[Start of Attachment]

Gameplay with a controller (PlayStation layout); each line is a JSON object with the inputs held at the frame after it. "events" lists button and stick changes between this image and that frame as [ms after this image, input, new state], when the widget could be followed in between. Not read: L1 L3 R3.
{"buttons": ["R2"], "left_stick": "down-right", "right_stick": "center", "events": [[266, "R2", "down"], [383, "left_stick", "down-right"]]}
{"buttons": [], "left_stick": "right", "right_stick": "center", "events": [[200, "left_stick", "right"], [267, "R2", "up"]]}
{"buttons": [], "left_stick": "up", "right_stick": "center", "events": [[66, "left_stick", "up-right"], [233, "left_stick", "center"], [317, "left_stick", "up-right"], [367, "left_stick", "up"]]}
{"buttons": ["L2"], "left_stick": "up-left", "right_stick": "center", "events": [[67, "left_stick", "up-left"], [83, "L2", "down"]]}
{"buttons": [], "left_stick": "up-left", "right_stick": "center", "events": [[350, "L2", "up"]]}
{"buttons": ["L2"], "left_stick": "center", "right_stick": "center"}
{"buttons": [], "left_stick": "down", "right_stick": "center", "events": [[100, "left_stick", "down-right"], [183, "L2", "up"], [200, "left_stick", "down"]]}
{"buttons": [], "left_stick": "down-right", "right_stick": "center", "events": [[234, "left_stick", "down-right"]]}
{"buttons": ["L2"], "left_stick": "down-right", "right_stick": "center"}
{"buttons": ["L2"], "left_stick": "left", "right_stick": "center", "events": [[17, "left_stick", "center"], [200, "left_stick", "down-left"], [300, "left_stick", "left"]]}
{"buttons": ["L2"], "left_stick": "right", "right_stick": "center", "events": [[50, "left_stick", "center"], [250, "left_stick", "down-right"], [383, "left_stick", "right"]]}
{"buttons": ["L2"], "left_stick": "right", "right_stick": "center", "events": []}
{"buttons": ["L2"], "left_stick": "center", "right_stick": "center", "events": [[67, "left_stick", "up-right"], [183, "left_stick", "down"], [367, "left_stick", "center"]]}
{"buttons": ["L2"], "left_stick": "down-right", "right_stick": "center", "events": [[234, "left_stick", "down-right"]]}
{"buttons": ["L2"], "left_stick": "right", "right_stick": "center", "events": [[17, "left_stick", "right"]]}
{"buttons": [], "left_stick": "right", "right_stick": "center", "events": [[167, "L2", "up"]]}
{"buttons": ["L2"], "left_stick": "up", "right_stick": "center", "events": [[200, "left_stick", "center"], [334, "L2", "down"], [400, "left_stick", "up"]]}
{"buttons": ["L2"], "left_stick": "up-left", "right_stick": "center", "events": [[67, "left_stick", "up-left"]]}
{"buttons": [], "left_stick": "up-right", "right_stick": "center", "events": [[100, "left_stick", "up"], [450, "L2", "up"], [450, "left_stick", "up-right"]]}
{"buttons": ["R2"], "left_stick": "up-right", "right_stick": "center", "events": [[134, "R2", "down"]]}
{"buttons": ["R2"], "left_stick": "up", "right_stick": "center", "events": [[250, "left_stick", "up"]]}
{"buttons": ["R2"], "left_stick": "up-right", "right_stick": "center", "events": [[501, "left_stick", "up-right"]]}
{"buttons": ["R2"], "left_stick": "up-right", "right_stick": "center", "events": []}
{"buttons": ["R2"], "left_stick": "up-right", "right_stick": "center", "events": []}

[End of Attachment]

Every entry should be transcribed exactly, with nothing omitted.

Gameplay with a controller (PlayStation layout); each line is a JSON object with the inputs held at the frame after it. "events" lists button and stick changes between this image and that frame as [ms after this image, input, new state], when the widget could be followed in between. Not read: L1 L3 R3.
{"buttons": ["R2"], "left_stick": "down-right", "right_stick": "center", "events": [[266, "R2", "down"], [383, "left_stick", "down-right"]]}
{"buttons": [], "left_stick": "right", "right_stick": "center", "events": [[200, "left_stick", "right"], [267, "R2", "up"]]}
{"buttons": [], "left_stick": "up", "right_stick": "center", "events": [[66, "left_stick", "up-right"], [233, "left_stick", "center"], [317, "left_stick", "up-right"], [367, "left_stick", "up"]]}
{"buttons": ["L2"], "left_stick": "up-left", "right_stick": "center", "events": [[67, "left_stick", "up-left"], [83, "L2", "down"]]}
{"buttons": [], "left_stick": "up-left", "right_stick": "center", "events": [[350, "L2", "up"]]}
{"buttons": ["L2"], "left_stick": "center", "right_stick": "center"}
{"buttons": [], "left_stick": "down", "right_stick": "center", "events": [[100, "left_stick", "down-right"], [183, "L2", "up"], [200, "left_stick", "down"]]}
{"buttons": [], "left_stick": "down-right", "right_stick": "center", "events": [[234, "left_stick", "down-right"]]}
{"buttons": ["L2"], "left_stick": "down-right", "right_stick": "center"}
{"buttons": ["L2"], "left_stick": "left", "right_stick": "center", "events": [[17, "left_stick", "center"], [200, "left_stick", "down-left"], [300, "left_stick", "left"]]}
{"buttons": ["L2"], "left_stick": "right", "right_stick": "center", "events": [[50, "left_stick", "center"], [250, "left_stick", "down-right"], [383, "left_stick", "right"]]}
{"buttons": ["L2"], "left_stick": "right", "right_stick": "center", "events": []}
{"buttons": ["L2"], "left_stick": "center", "right_stick": "center", "events": [[67, "left_stick", "up-right"], [183, "left_stick", "down"], [367, "left_stick", "center"]]}
{"buttons": ["L2"], "left_stick": "down-right", "right_stick": "center", "events": [[234, "left_stick", "down-right"]]}
{"buttons": ["L2"], "left_stick": "right", "right_stick": "center", "events": [[17, "left_stick", "right"]]}
{"buttons": [], "left_stick": "right", "right_stick": "center", "events": [[167, "L2", "up"]]}
{"buttons": ["L2"], "left_stick": "up", "right_stick": "center", "events": [[200, "left_stick", "center"], [334, "L2", "down"], [400, "left_stick", "up"]]}
{"buttons": ["L2"], "left_stick": "up-left", "right_stick": "center", "events": [[67, "left_stick", "up-left"]]}
{"buttons": [], "left_stick": "up-right", "right_stick": "center", "events": [[100, "left_stick", "up"], [450, "L2", "up"], [450, "left_stick", "up-right"]]}
{"buttons": ["R2"], "left_stick": "up-right", "right_stick": "center", "events": [[134, "R2", "down"]]}
{"buttons": ["R2"], "left_stick": "up", "right_stick": "center", "events": [[250, "left_stick", "up"]]}
{"buttons": ["R2"], "left_stick": "up-right", "right_stick": "center", "events": [[501, "left_stick", "up-right"]]}
{"buttons": ["R2"], "left_stick": "up-right", "right_stick": "center", "events": []}
{"buttons": ["R2"], "left_stick": "up-right", "right_stick": "center", "events": []}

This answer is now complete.